A claim by a lay philosopher that something has been infallibly taught is not the same as an actual infallible teaching, and if you even casually follow Catholic debates, you will find a lot of conflicting claims about what has an has not been infallibly taught.

Arguably, the most these writings about what has been implicitly infallibly taught and therefore cannot be changed by a Pope despite the absence of an explicit dogma tell you is what the author is very concerned that there is an insufficient commitment to among the heirarchy and probably a risk of imminent change by a Pope, which the author is lobbying against.

(Or, as in this case, what has recently been actually changed by a Pope that the author wishes everyone to pretend has not.)

People can argue whatever they want in an editorial, but I will take the word of the pope and the catechism when it comes to the question of, "what is the official doctrine of the Roman Catholic Church on X?"
Well I certainly can't blame you for that. However, it's far from clear whether the change to the catechism can even be reconciled with prior teachings at all. I only linked to one article among many, but there is considerable confusion about this change throughout the church and Pope Francis has not really offered any clarification.
> This list of religions that are ok with abolition is short.

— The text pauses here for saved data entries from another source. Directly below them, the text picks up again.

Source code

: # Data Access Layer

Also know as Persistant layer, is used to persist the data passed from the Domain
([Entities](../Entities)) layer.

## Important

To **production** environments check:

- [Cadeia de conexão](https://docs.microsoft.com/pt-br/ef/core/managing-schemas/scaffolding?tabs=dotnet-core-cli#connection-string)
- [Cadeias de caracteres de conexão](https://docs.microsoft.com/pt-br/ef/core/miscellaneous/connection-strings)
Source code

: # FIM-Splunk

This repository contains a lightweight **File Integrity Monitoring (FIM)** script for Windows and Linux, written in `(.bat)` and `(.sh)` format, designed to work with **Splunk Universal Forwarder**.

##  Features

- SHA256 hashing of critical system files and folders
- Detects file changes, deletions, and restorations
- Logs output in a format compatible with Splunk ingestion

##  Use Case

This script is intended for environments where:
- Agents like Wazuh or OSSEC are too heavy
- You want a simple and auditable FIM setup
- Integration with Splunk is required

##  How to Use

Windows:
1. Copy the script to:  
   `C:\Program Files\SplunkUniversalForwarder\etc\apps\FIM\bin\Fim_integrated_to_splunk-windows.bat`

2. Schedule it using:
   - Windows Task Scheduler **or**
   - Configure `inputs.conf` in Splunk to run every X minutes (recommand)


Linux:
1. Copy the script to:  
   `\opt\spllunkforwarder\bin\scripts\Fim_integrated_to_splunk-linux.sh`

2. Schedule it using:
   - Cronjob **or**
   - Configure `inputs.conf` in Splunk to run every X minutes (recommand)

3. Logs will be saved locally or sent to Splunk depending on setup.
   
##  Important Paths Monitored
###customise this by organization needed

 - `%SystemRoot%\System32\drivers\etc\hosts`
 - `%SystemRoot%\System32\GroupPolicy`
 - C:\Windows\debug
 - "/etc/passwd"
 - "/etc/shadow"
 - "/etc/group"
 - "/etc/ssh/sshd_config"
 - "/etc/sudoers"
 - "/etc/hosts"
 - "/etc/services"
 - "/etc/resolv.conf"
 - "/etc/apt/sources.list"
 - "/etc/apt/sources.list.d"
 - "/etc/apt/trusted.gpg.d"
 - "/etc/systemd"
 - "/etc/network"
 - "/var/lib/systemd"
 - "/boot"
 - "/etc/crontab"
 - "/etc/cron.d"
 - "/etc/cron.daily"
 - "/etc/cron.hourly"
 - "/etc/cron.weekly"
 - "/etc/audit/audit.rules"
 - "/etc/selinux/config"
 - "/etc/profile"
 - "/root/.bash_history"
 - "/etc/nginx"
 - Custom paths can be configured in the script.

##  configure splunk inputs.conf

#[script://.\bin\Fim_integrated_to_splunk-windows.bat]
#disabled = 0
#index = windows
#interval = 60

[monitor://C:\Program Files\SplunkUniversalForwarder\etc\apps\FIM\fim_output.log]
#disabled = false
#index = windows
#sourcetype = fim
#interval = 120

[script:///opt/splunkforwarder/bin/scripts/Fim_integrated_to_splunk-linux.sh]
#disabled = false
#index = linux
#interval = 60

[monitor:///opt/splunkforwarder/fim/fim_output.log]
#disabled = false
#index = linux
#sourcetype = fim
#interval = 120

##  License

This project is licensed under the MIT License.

You are incorrect, but this is also a specious argument. The list of religious that were anti-slavery was short at the outset of the 19th century and a mile long by the outset of the 20th. Church doctrine is not immune to influence by popular sentiment.

This is not what OP said. He was surprise to hear a highly political sermon where earlier that was not the standard.
It's common to say "political" when a topic in question is challenged. But everything can be. Zeitgeist, and context changes, so the very same sermon becomes "political". For what I know Catholic position on abortion didn't change from OP's childhood. His perception probably did.